By NICOLE VALICEK
HOBSONS Bay City Council will spend $1 million to reclaim, rehabilitate and landscape the JC Madigan Reserve in Newport for the community.
Last week the council received the environmental audit on the reserve in Mason St, Newport and referred $1 million in the 2014-15 budget for its restoration and landscaping.
A budget of $170,000 had previously been allocated in the 2013-14 budget for the design, tender and commencement of the construction phase.
The site was used for in-ground fuel storage tanks by the Federal Government and from 1974 to 1982 as a landfill by the City of Williamstown.
In 1984, the site was filled and converted to grassed open space.

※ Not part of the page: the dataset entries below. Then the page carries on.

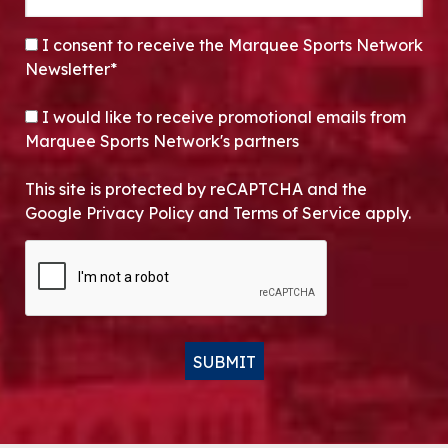
CONSENT
*
I consent to receive the Marquee Sports Network
Newsletter*
OPT-IN
I would like to receive promotional emails from
Marquee Sports Network's partners
This site is protected by reCAPTCHA and the
Google Privacy Policy and Terms of Service apply.
CAPTCHA
SUBMIT
Alternative: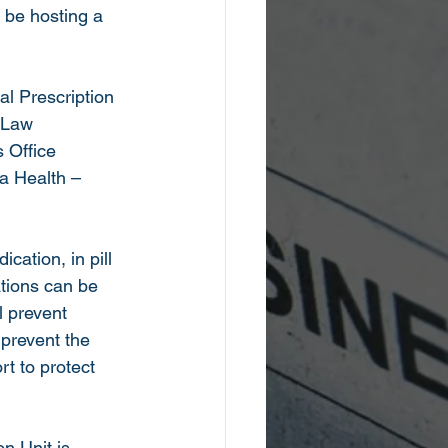
e hosting a 
al Prescription 
 Law 
 Office 
a Health – 
cation, in pill 
tions can be 
l prevent 
prevent the 
rt to protect 
n Unit is 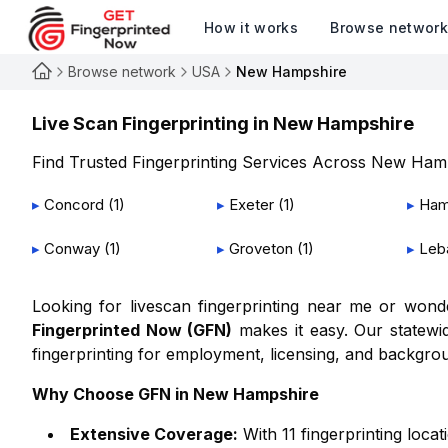
How it works
Browse networ
Browse network
USA
New Hampshire
Live Scan Fingerprinting in
New Hampshire
Find Trusted Fingerprinting Services Across
New Hamp
▸
Concord
(
1
)
▸
Exeter
(
1
)
▸
Ham
▸
Conway
(
1
)
▸
Groveton
(
1
)
▸
Leb
Looking for livescan fingerprinting near me or won
Fingerprinted Now (GFN)
makes it easy. Our statewid
fingerprinting for employment, licensing, and backgro
Why Choose GFN in
New Hampshire
Extensive Coverage:
With
11
fingerprinting locat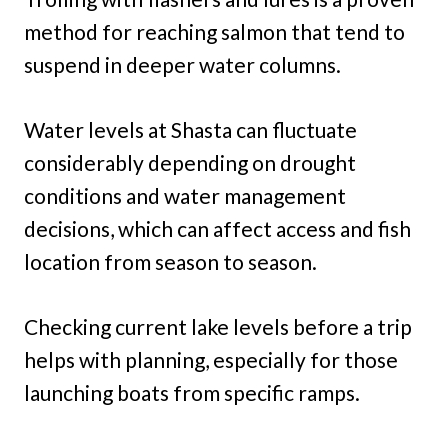
method for reaching salmon that tend to
suspend in deeper water columns.
Water levels at Shasta can fluctuate
considerably depending on drought
conditions and water management
decisions, which can affect access and fish
location from season to season.
Checking current lake levels before a trip
helps with planning, especially for those
launching boats from specific ramps.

Following some subsidence, a high perimeter fence with signage to warn the public of the issues at the reserve was installed in 2005.
The council has an approved a Rehabilitation Management Plan that guides how the site is managed
now and how it will be rehabilitated in due course.
The works will include compacting the site and capping it with at least 400 millimetres of clay and 100mm of top soil before landscaping the reserve and returning it to public use.
Director Works and Assets Phillip McDonald last week told the council that the site does contain asbestos, which is mostly evidenced when it rains, but the large pieces were picked up on occasions.
“There’s not that much. We do pick it up on regular occasions,” he said.
Mr McDonald said in his opinion the site would not be ideal for a community garden, but the important thing was to return the site for community use.
“It’s important we return the site to community use and allow people to use it for passive recreation purposes rather than a community garden, that’s my view.”
Transition Hobsons Bay spokesperson Jenny Mitchell said the group was thrilled that the Jack Madigan Reserve will be cleaned up and restored to a community asset.
“There are many competing demands on ratepayers’ money and it’s pleasing that the council has prioritised funding for the Reserve,” she said.
She said a Tansition Hobsons Bay survey by local residents revealed they were keen to see comfortable seating, community gardens and a children’s play area on the reserve.
But after reading the environmental audit the group think future uses of the reserve will be limited by its zoning of Open Space.
“The council has committed itself to consulting with local residents in designing the reserve and it will be interesting to see what options for future use are possible within that zoning.”
In June 2013, Transition Hobsons Bay and the local Newport community called for contaminants to be removed from the reserve and for the land to be reinstated for recreational use.
Hobsons Bay Mayor Angela Altair said the $1 million council commitment was evidence the council is as “keen as anyone” to rehabilitate the piece of land.